Não se pode alterar o passado, mas está ao nosso alcance modificar este cenário catastrófico, que se prolongará a não ser que recuperemos a união e resiliência que marcaram o segundo trimestre de 2020. Só dessa forma provaremos que a nossa consciência cívica, responsabilidade e altruísmo são dignos do mais pequeno voto de confiança.
Estávamos em 19 de março, início do primeiro confinamento geral, dia em que se registaram 785 casos de COVID-19, o pânico e medo do desconhecido eram gerais. Não sabíamos como viver a partir de casa, como vislumbrar a realidade e os entes queridos apenas a partir de ecrãs. Contudo, o receio de sair de casa era avassalador, não ousávamos questionar, tão-pouco violar, o estado de emergência. Nesses meses, a média de pessoas que ficaram em casa rondou os 61%.

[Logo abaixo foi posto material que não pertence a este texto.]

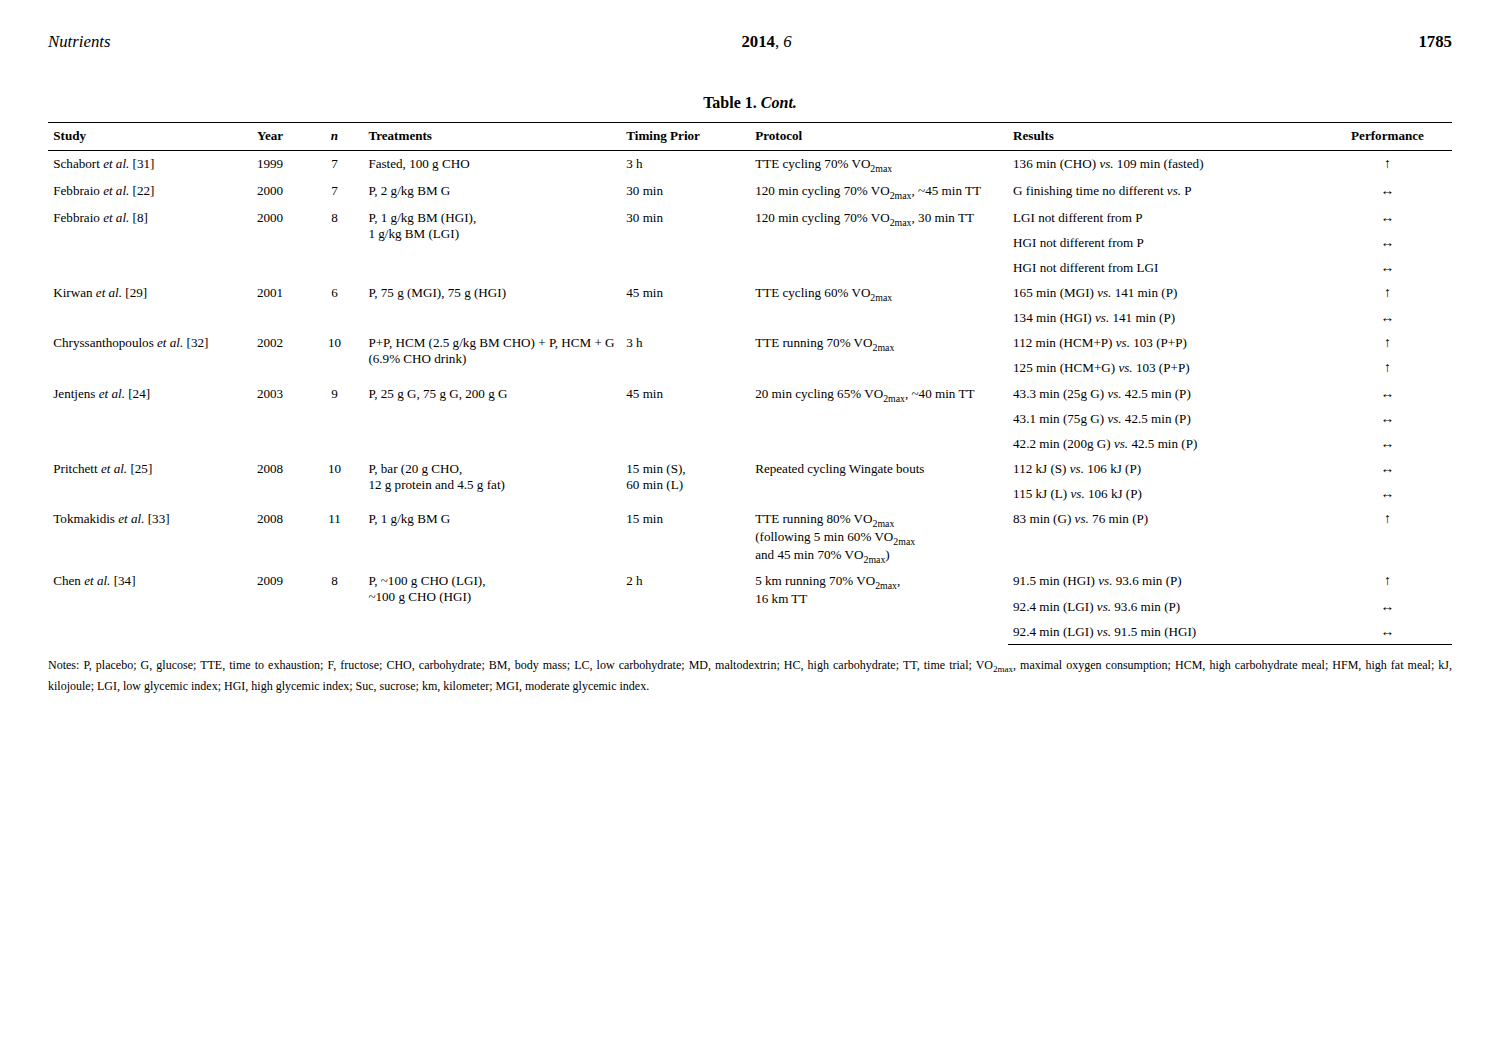Nutrients 2014, 6 1785
Table 1. Cont.
| Study | Year | n | Treatments | Timing Prior | Protocol | Results | Performance |
| --- | --- | --- | --- | --- | --- | --- | --- |
| Schabort et al. [31] | 1999 | 7 | Fasted, 100 g CHO | 3 h | TTE cycling 70% VO 2max | 136 min (CHO) vs. 109 min (fasted) | ↑ |
| Febbraio et al. [22] | 2000 | 7 | P, 2 g/kg BM G | 30 min | 120 min cycling 70% VO 2max , ~45 min TT | G finishing time no different vs. P | ↔ |
| Febbraio et al. [8] | 2000 | 8 | P, 1 g/kg BM (HGI), 1 g/kg BM (LGI) | 30 min | 120 min cycling 70% VO 2max , 30 min TT | LGI not different from P | ↔ |
| HGI not different from P | ↔ |
| HGI not different from LGI | ↔ |
| Kirwan et al. [29] | 2001 | 6 | P, 75 g (MGI), 75 g (HGI) | 45 min | TTE cycling 60% VO 2max | 165 min (MGI) vs. 141 min (P) | ↑ |
| 134 min (HGI) vs. 141 min (P) | ↔ |
| Chryssanthopoulos et al. [32] | 2002 | 10 | P+P, HCM (2.5 g/kg BM CHO) + P, HCM + G (6.9% CHO drink) | 3 h | TTE running 70% VO 2max | 112 min (HCM+P) vs. 103 (P+P) | ↑ |
| 125 min (HCM+G) vs. 103 (P+P) | ↑ |
| Jentjens et al. [24] | 2003 | 9 | P, 25 g G, 75 g G, 200 g G | 45 min | 20 min cycling 65% VO 2max , ~40 min TT | 43.3 min (25g G) vs. 42.5 min (P) | ↔ |
| 43.1 min (75g G) vs. 42.5 min (P) | ↔ |
| 42.2 min (200g G) vs. 42.5 min (P) | ↔ |
| Pritchett et al. [25] | 2008 | 10 | P, bar (20 g CHO, 12 g protein and 4.5 g fat) | 15 min (S), 60 min (L) | Repeated cycling Wingate bouts | 112 kJ (S) vs. 106 kJ (P) | ↔ |
| 115 kJ (L) vs. 106 kJ (P) | ↔ |
| Tokmakidis et al. [33] | 2008 | 11 | P, 1 g/kg BM G | 15 min | TTE running 80% VO 2max (following 5 min 60% VO 2max and 45 min 70% VO 2max ) | 83 min (G) vs. 76 min (P) | ↑ |
| Chen et al. [34] | 2009 | 8 | P, ~100 g CHO (LGI), ~100 g CHO (HGI) | 2 h | 5 km running 70% VO 2max , 16 km TT | 91.5 min (HGI) vs. 93.6 min (P) | ↑ |
| 92.4 min (LGI) vs. 93.6 min (P) | ↔ |
| 92.4 min (LGI) vs. 91.5 min (HGI) | ↔ |
Notes: P, placebo; G, glucose; TTE, time to exhaustion; F, fructose; CHO, carbohydrate; BM, body mass; LC, low carbohydrate; MD, maltodextrin; HC, high carbohydrate; TT, time trial; VO2max, maximal oxygen consumption; HCM, high carbohydrate meal; HFM, high fat meal; kJ, kilojoule; LGI, low glycemic index; HGI, high glycemic index; Suc, sucrose; km, kilometer; MGI, moderate glycemic index.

Atualmente estamos com um número de infetados sensivelmente 12 vezes superior, proporções infinitamente mais alarmantes, uma avalanche de doentes internados nos hospitais, que esgotam cada vez mais a sua capacidade, aproximando-os da rutura. Em contrapartida, a percentagem de portugueses confinados neste segundo lockdown ronda os 39%, segundo dados do PÚBLICO.
É verdade que as exceções ao confinamento são hoje em maior número. O encerramento ou não das escolas tem gerado enorme celeuma. Será mera coincidência esta resistência do Primeiro-Ministro em reduzir as exceções a poucos dias das eleições presidenciais, ou manter as escolas abertas será uma decisão política premeditada? Para adensar mais esta dúvida, verifica-se um atraso na entrega dos kits informáticos aos alunos que beneficiam da ação social.
Deixou-se o tempo passar, a situação pandémica agravar-se e o Governo isentou-se de preparar um sistema de eleições adaptado a tempos de pandemia. Esta inércia conduziu às longas filas de espera no dia de voto antecipado, uma pequena amostra do que se passará no dia D, que poderá contribuir para aumentar as taxas de abstenção para níveis nunca registados.
Mediante o descontrolo da pandemia, uma grande parte da população, anestesiada face à realidade e assombrada pelas consequências que um novo confinamento acarretará para as suas vidas, focou-se nas exceções, em vez de interiorizar o rigor das regras e toda a seriedade nelas implícita.
Último dia de pré-confinamento, numa viagem de metro de regresso a casa, ouço o comentário de uma esteticista sobre a sua preocupação com os dias vindouros. Afirmava-se nada assustada com o encerramento do estabelecimento, o conhecimento popular dizia-lhe que se trabalhou de maio a janeiro sem ser infetada, não tinha agora maior risco de o vir a ser, pelo que colocava seriamente a hipótese de continuar a atender as suas clientes no domicílio.
Durante este último ano, sofremos um processo de habituação, a nível social e emocional, não só introduzimos o covidioma no nosso vocabulário, como criamos uma redoma à nossa volta que faz com que certas notícias sejam encaradas com indiferença.
Da próxima vez que sentirmos a necessidade de sair de casa, ponderemos a essencialidade e imperatividade da saída. Sejamos racionais, não generalizemos! Juntos seremos mais fortes que o efeito da fadiga pandémica sobre nós! Ao transgredir, não só colocamos em risco a nossa vida como a dos outros, bem como contribuímos para o estrangulamento do SNS. Só protegendo-te, proteges os outros! Não o tomes como um clichê, fica em casa!